# BRIEF
Can you continue the blog post below about Charles Johnson and narcissism, picking up right after its last sentence?

# DOCUMENT SEGMENT
▼

Profiles in Narcissism: Charles Johnson Blinded by His Own Self-Righteousness
Posted on | April 7, 2012 | 84 Comments
Among the books I most often recommend are The Vision of the Anointed: Self-Congratulation as a Basis for Social Policy (Thomas Sowell, 1995) and The Culture of Narcissism: American Life in an Age of Diminishing Expectations (Christopher Lasch, 1979). Thoughtful readers familiar with both books will understand how the phenomenon described by Sowell — liberals enacting disastrous social policies that serve mainly to make liberals feel good about themselves — is related to the narcissistic impulses described by Lasch.

▲

# DATA PROVIDED

▼

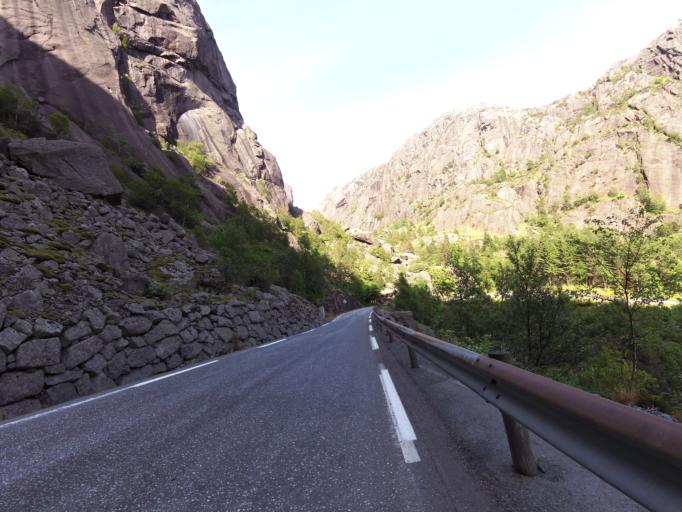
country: NO
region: Rogaland
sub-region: Sokndal
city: Hauge i Dalane
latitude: 58.3327
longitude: 6.3586
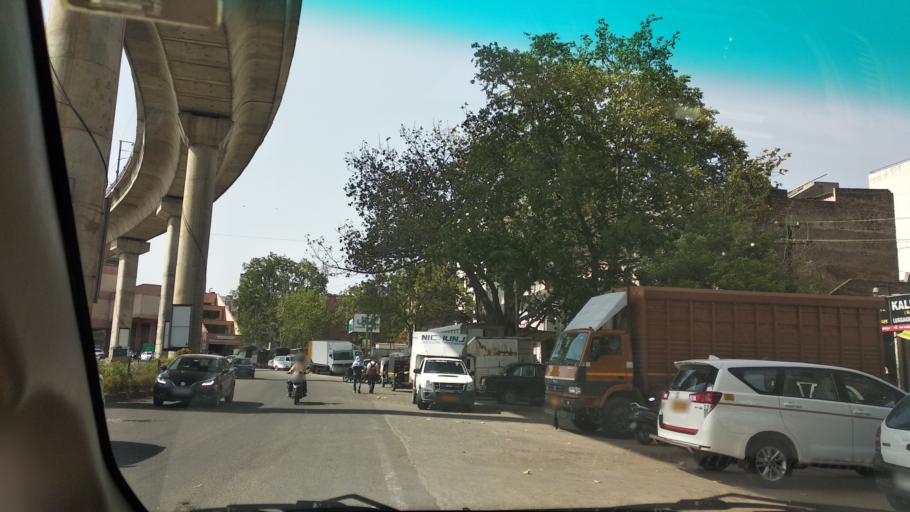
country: IN
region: Rajasthan
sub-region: Jaipur
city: Jaipur
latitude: 26.9161
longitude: 75.7910
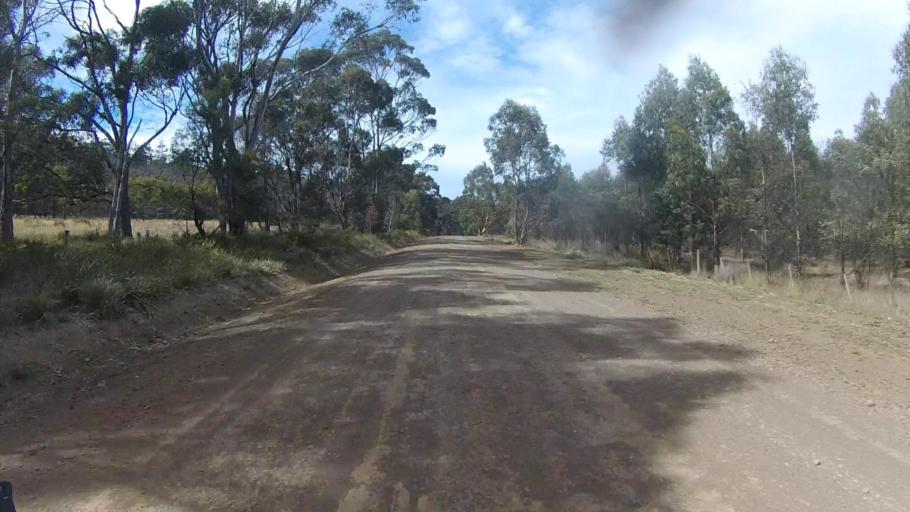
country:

▲

# TASK RESPONSE
In a society where traditional institutions of moral authority are decadent or discredited, individuals engage in self-righteous political gestures to demonstrate (to themselves, if to no one else) their own superior virtue. Liberal policies appeal to such impulses, e.g., Dick Durbin: “I may be a corrupt swine, but I drive a hybrid!” or Alec Baldwin: “I may be a vicious bully, but I’m all about a woman’s right to choose!”
The politicization of morality is not a new phenomenon, but it has gained a new vehemence in recent decades as the traditional sources of moral authority — the church, the family, the local community, etc. — have declined in influence, and as bourgeois virtues (sobriety, chastity, industry, thrift, etc.) have been undermined by the counter-culture.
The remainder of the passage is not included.